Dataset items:

----------------

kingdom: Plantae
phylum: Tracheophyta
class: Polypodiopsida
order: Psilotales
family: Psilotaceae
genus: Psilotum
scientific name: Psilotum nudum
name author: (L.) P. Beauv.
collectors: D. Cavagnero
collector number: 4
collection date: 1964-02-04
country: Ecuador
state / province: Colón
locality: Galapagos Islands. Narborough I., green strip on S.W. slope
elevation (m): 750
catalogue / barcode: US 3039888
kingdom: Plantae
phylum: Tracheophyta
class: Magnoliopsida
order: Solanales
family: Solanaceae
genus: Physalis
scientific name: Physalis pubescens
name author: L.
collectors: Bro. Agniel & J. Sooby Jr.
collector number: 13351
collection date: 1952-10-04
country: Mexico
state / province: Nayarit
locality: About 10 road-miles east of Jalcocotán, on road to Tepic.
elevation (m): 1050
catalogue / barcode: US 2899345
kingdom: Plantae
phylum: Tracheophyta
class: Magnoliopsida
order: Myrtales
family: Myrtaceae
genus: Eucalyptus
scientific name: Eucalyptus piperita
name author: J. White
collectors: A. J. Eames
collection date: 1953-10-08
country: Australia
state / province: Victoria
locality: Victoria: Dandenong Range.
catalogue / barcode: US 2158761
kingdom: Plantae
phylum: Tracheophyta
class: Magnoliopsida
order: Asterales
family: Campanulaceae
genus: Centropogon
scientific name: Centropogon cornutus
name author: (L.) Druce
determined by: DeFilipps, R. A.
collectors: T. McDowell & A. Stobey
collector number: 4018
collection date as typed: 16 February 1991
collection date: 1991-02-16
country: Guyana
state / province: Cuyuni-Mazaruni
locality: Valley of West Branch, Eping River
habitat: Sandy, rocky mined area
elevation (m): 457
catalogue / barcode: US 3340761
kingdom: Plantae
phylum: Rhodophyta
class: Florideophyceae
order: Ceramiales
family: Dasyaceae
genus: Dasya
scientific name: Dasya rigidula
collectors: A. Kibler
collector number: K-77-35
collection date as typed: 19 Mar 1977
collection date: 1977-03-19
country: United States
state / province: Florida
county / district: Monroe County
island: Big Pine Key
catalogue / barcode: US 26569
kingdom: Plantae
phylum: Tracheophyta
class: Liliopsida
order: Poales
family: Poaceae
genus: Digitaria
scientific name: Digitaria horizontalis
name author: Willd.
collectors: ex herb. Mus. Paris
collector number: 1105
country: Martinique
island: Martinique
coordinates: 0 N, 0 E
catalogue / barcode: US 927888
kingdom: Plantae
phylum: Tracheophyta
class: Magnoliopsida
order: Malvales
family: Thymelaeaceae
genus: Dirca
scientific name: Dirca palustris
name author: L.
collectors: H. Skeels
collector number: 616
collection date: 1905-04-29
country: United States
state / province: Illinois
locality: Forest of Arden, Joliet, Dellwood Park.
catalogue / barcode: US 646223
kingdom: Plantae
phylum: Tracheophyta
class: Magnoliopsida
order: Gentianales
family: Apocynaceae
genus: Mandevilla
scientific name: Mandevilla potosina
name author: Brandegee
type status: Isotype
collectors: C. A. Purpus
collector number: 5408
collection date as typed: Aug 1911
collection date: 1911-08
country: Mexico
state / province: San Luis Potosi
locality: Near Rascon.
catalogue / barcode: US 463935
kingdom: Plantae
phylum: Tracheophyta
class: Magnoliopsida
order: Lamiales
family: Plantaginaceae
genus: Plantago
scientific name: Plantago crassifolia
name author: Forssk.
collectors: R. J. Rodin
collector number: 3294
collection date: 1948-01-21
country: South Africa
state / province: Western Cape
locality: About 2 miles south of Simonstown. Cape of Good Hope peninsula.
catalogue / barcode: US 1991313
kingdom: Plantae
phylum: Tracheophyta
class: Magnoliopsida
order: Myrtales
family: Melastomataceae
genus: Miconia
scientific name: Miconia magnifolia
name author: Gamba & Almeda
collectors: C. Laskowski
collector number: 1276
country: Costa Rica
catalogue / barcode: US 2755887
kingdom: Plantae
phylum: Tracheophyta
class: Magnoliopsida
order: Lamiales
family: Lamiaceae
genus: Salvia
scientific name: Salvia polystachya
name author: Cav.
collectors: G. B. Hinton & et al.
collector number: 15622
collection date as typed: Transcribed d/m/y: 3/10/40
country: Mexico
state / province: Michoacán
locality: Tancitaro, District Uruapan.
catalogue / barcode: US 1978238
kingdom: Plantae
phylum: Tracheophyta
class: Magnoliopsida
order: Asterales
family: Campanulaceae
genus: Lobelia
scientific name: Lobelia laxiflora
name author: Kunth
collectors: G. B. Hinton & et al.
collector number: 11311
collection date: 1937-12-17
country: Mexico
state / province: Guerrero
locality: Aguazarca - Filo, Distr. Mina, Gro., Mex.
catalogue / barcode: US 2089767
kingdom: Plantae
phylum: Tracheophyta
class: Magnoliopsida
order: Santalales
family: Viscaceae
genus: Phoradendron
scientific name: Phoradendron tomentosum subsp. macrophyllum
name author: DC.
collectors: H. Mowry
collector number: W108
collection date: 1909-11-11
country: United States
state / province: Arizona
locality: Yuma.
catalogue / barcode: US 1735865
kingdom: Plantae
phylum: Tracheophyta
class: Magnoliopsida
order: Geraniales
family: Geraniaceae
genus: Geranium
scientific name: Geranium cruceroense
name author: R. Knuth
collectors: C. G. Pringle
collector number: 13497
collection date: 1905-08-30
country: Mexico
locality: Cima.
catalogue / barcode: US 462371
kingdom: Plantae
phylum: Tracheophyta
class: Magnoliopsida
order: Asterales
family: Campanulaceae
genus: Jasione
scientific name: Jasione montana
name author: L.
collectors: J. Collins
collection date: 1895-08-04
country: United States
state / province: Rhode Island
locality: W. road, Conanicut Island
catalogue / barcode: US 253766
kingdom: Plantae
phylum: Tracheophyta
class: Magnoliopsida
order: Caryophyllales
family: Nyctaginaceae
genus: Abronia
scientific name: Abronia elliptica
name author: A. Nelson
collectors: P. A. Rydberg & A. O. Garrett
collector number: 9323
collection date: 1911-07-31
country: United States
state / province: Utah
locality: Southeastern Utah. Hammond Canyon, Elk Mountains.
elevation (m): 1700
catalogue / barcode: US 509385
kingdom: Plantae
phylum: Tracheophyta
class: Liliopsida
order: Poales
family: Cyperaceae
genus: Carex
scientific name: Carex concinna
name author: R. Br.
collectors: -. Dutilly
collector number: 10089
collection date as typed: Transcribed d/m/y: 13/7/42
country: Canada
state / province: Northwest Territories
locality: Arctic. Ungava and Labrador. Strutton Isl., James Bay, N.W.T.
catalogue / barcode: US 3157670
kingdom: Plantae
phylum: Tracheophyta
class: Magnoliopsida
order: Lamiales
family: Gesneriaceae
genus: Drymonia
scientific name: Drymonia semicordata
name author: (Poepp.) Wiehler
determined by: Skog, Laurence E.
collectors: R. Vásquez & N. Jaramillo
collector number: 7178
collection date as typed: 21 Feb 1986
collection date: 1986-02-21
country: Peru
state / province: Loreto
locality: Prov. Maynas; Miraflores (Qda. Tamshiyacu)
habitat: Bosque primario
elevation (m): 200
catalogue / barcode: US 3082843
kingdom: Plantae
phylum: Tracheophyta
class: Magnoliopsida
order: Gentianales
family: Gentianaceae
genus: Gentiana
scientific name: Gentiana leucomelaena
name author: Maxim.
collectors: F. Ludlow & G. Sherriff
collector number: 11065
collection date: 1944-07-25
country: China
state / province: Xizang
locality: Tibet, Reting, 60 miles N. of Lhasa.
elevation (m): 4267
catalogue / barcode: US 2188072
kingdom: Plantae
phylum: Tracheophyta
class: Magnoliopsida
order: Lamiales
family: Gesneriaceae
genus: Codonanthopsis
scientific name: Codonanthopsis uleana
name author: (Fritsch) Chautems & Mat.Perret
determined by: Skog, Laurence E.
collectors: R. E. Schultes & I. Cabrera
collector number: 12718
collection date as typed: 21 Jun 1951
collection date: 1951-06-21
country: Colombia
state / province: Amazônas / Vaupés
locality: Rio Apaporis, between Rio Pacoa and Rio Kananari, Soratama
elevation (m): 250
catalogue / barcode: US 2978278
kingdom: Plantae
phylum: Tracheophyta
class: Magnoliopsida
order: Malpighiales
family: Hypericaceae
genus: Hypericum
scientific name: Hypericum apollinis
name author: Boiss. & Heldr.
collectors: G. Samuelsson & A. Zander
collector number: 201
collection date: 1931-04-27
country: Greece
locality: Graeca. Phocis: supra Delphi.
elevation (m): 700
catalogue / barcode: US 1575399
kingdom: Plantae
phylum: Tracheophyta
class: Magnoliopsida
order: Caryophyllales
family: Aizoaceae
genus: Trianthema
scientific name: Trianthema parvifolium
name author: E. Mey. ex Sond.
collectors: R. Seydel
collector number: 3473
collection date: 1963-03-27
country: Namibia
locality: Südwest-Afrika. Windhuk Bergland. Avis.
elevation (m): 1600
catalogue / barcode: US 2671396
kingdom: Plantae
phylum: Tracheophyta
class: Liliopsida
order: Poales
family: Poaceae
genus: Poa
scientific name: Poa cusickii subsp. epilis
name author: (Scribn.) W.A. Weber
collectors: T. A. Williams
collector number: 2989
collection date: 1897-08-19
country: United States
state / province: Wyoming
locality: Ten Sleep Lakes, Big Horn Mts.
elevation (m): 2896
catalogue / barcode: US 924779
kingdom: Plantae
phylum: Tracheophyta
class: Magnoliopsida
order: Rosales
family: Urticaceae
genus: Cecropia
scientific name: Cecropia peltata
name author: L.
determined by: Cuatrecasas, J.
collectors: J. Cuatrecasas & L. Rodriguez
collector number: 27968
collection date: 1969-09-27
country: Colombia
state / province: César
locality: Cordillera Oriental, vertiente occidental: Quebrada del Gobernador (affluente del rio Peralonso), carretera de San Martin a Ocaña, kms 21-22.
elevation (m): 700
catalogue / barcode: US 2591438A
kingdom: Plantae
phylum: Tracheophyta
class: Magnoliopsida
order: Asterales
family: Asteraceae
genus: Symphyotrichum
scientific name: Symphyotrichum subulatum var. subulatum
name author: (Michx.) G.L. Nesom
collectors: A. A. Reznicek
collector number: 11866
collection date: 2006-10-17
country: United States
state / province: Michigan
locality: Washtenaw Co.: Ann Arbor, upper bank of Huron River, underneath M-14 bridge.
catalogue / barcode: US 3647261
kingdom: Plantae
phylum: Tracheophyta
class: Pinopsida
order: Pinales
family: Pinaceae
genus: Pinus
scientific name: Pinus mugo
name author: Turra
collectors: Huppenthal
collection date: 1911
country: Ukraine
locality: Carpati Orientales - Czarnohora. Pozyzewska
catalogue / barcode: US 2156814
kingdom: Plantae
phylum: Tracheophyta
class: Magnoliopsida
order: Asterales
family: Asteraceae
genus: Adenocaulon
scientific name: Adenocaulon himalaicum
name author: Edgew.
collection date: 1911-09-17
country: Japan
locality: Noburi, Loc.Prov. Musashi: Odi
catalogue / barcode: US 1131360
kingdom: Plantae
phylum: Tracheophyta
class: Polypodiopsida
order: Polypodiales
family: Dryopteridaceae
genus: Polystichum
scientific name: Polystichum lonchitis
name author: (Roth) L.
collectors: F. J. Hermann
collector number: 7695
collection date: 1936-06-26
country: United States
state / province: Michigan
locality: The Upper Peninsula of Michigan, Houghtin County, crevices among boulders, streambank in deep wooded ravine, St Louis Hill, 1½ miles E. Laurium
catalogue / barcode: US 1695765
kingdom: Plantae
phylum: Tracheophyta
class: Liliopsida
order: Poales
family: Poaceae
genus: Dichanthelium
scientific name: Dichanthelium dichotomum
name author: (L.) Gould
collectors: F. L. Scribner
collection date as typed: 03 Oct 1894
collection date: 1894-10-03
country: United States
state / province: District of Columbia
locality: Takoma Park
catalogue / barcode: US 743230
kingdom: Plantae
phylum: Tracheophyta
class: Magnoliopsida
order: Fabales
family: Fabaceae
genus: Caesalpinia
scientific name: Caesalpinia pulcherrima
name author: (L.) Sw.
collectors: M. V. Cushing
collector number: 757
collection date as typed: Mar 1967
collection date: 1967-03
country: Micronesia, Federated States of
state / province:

----------------

Recast the stretch of the listing from the line that contains "name author: Brandegee" through the line that contains "genus: Phoradendron" as a two-column CSV with the columns "field" and "value", giving one row for each field name and its value. Quote each of the two fields and replace any line breaks with spaces.

field,value
"name author:","Brandegee"
"type status:","Isotype"
"collectors:","C. A. Purpus"
"collector number:","5408"
"collection date as typed:","Aug 1911"
"collection date:","1911-08"
"country:","Mexico"
"state / province:","San Luis Potosi"
"locality:","Near Rascon."
"catalogue / barcode:","US 463935"
"kingdom:","Plantae"
"phylum:","Tracheophyta"
"class:","Magnoliopsida"
"order:","Lamiales"
"family:","Plantaginaceae"
"genus:","Plantago"
"scientific name:","Plantago crassifolia"
"name author:","Forssk."
"collectors:","R. J. Rodin"
"collector number:","3294"
"collection date:","1948-01-21"
"country:","South Africa"
"state / province:","Western Cape"
"locality:","About 2 miles south of Simonstown. Cape of Good Hope peninsula."
"catalogue / barcode:","US 1991313"
"kingdom:","Plantae"
"phylum:","Tracheophyta"
"class:","Magnoliopsida"
"order:","Myrtales"
"family:","Melastomataceae"
"genus:","Miconia"
"scientific name:","Miconia magnifolia"
"name author:","Gamba & Almeda"
"collectors:","C. Laskowski"
"collector number:","1276"
"country:","Costa Rica"
"catalogue / barcode:","US 2755887"
"kingdom:","Plantae"
"phylum:","Tracheophyta"
"class:","Magnoliopsida"
"order:","Lamiales"
"family:","Lamiaceae"
"genus:","Salvia"
"scientific name:","Salvia polystachya"
"name author:","Cav."
"collectors:","G. B. Hinton & et al."
"collector number:","15622"
"collection date as typed:","Transcribed d/m/y: 3/10/40"
"country:","Mexico"
"state / province:","Michoacán"
"locality:","Tancitaro, District Uruapan."
"catalogue / barcode:","US 1978238"
"kingdom:","Plantae"
"phylum:","Tracheophyta"
"class:","Magnoliopsida"
"order:","Asterales"
"family:","Campanulaceae"
"genus:","Lobelia"
"scientific name:","Lobelia laxiflora"
"name author:","Kunth"
"collectors:","G. B. Hinton & et al."
"collector number:","11311"
"collection date:","1937-12-17"
"country:","Mexico"
"state / province:","Guerrero"
"locality:","Aguazarca - Filo, Distr. Mina, Gro., Mex."
"catalogue / barcode:","US 2089767"
"kingdom:","Plantae"
"phylum:","Tracheophyta"
"class:","Magnoliopsida"
"order:","Santalales"
"family:","Viscaceae"
"genus:","Phoradendron"